Mais ces faits sont trop évidents et trop particuliers, trop [exagérés] pour emporter peut-être votre adhésion. Cette prise de possession de l’individu par son rôle est également le fait de nos civilisations et de nos mentalités à la fois collectives et individuelles. Tout notre théâtre et toute notre littérature en est (sic) pleine. Au [ill.] l’un des plus rares mérites, datant peut-être de la Renaissance et [venant] de quelques minorités du nord et du sud de l’Europe, a été d’édifier [l’individu] à être lui-même plus que son personnage. C’est notre Montaigne qui disait de lui et de son président du Parlement de Bordeaux, président au « Marteau » (le grand [ill.] qu’il était le seul, lui « Montaigne », il n’avoir pas [Martel] en lui. [ill.]. C’est par opposition à la vie collective que l’individu — l’être —, de pure conscience et liberté, s’est créé dans la vie. Ce que nous enseignent la sociologie et plus généralement l’histoire, c’est combien est récente la [ill.] de la notion de personne. Dans une conférence[4] que je dois à une autre honorable institution, j’ai promis de décrire ce que je crois être l’histoire de la notion de personne humaine. Ici je [n’espère] vous dire qu’une chose, c’est qu’elle n’est entrée dans la philosophie, suffisamment complète, qu’au début du dernier siècle, à la fin du [ill.], de Swedenborg et de Kant.
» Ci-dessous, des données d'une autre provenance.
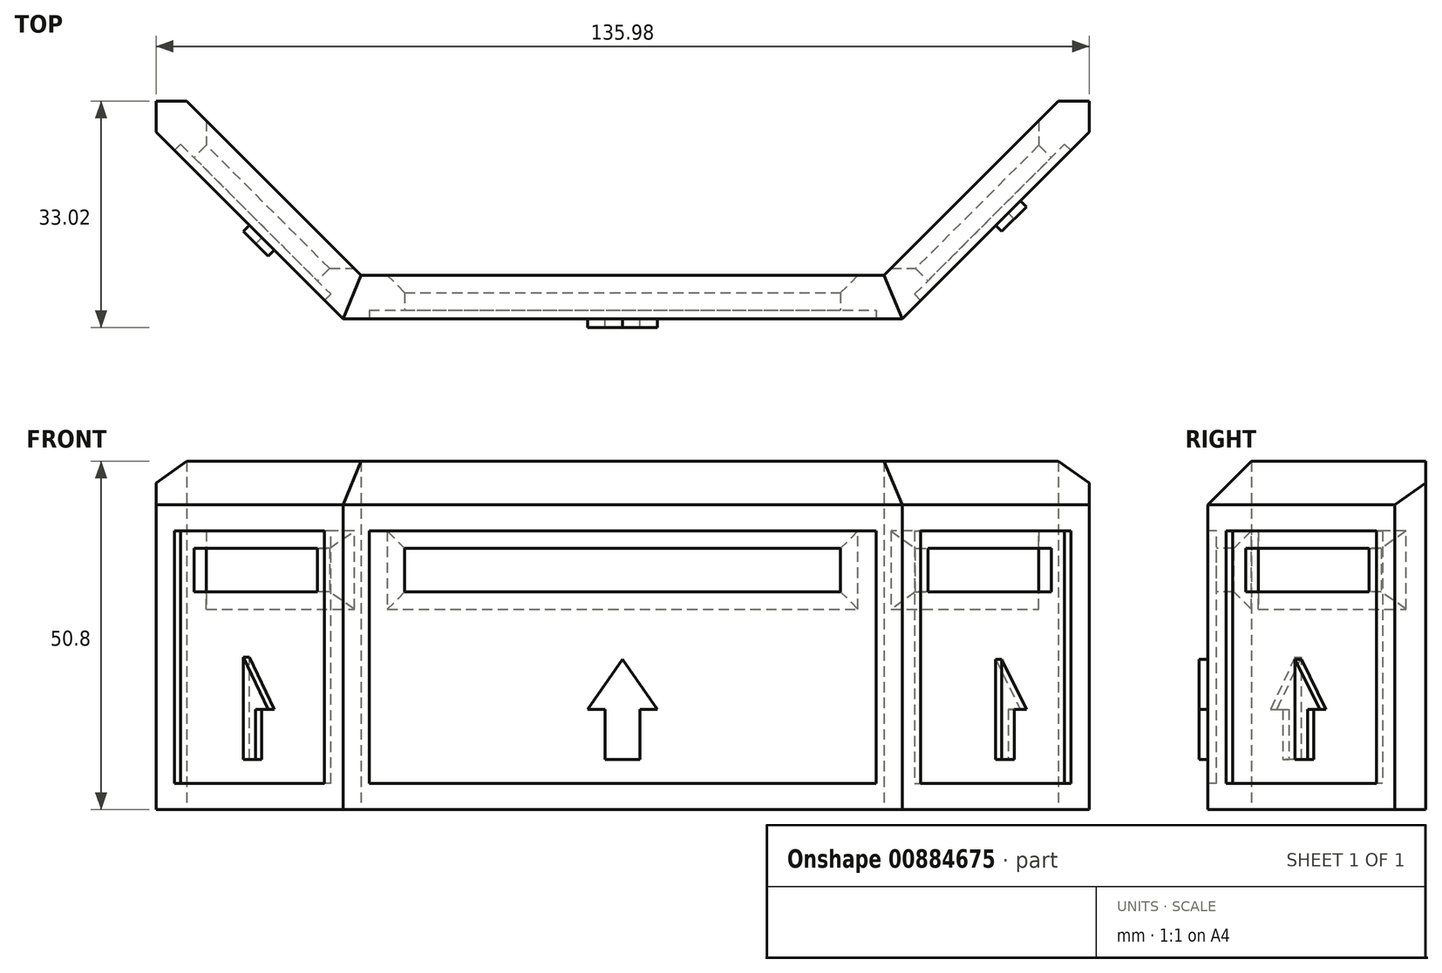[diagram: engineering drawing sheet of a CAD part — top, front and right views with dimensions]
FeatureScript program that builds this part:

L’homme a été longtemps un personnage avant d’être une personne. Sa place, son rang, son rôle ont été son tout avant d’être sa simple vie intérieure. Il s’agit par le temps qui court de fabriquer des « personnes humaines ». Nous le pouvons enfin.

Je voudrais maintenant vous parler non plus des rapports de cette formation sociale du personnage (Epictète disait — parlant son Grec latinisé — : « Sculpte ton masque, ton... » , à Marc-Aurèle pour lui dire : « Sois ton idéal à toi. ») mais de la formation claire de l’individu et de sa fonction — non pas dans des sociétés [ill.] ou même relativement primitives — mais dans celles-ci. La conscience claire que l’individu a de soi et des autres est un « trait de civilisation » de nos sociétés à nous (j’applique, vous le voyez, la méthode de l’ethnographie la plus historique à notre histoire à nous). L’individu est enfin devenu le sujet et l’objet, l’agent responsable de la vie sociale. Ce qu’il était inconsciemment, prisonnier de son rang et de ses habitudes, il l’est devenu consciemment. Il se sait son pouvoir. Je ne veux pas vous ennuyer de ma confession de guerre. Dans l’immense machine, l’horrible combat moderne, ce ne sont plus les princes ou les [ill.] qui sont les héros. C’est le « soldat inconnu » qui « tient » pour ses camarades et pour lui, c’est [ill.] qui [ill.]. Les armées de la dernière guerre étaient des armées de citoyens.

C’est maintenant l’individu qui est à la source du changement social. Il l’a toujours été, mais il ne le savait pas. Les lois venaient de ses princes et de ses religions. Ses coutumes sortaient de ses techniques. Celles-là, enfoncées dans l’artisanat, lui laissaient ingéniosité plus qu’innovation devant lui. L’ingénieur est venu lentement depuis les premières machines. Les sociétés modernes changent plus vite que jamais (Social Trends). Il s’agit, sous peines cruelles, [quatre mots illisibles] de ce rôle de l’individu.

Non pas qu’il faudrait tomber dans les folies éducatives du « Culte des héros ». Le [ill.] romantique est moins beau que l’histoire de tel ou tel savant, de tel ou tel vrai penseur, inventeur ou ministre. Il s’agit de donner aux hommes le sens de ce qu’ils sont par la société, le sens des changements sociaux dans la société qu’ils doivent conserver pieusement et (vouloir) fortement.

Vous posez ici le problème des changements ; permettez-moi, en conclusion, de vous donner des indications sur ce point.

[Suivent, pour conclure, quelques indications elliptiques, impossibles à décrypter.]